**Task objective**
Check every line below for the word "lookups" and copy each one that has it.

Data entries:
########################################

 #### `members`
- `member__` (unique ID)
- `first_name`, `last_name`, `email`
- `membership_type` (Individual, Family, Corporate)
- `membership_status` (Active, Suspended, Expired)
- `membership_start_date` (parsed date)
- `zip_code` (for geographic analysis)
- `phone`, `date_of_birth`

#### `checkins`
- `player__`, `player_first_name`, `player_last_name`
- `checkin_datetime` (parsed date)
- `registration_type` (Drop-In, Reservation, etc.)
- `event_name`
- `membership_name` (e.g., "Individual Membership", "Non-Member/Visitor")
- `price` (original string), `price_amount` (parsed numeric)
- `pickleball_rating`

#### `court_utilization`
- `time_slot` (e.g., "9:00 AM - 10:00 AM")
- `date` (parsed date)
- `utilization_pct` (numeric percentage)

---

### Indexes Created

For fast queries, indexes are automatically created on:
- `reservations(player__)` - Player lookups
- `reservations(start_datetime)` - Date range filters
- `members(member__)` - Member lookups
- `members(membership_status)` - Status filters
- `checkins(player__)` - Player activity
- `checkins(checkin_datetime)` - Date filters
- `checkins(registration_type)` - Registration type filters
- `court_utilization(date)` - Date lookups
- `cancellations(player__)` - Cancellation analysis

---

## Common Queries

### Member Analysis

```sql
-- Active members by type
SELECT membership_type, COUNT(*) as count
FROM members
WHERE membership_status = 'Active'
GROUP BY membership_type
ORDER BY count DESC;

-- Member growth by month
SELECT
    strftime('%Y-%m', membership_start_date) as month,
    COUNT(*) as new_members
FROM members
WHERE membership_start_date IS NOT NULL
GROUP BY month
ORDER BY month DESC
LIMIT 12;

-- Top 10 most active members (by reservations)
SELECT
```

########################################

**Solved exercise**
- `reservations(player__)` - Player lookups
- `members(member__)` - Member lookups
- `court_utilization(date)` - Date lookups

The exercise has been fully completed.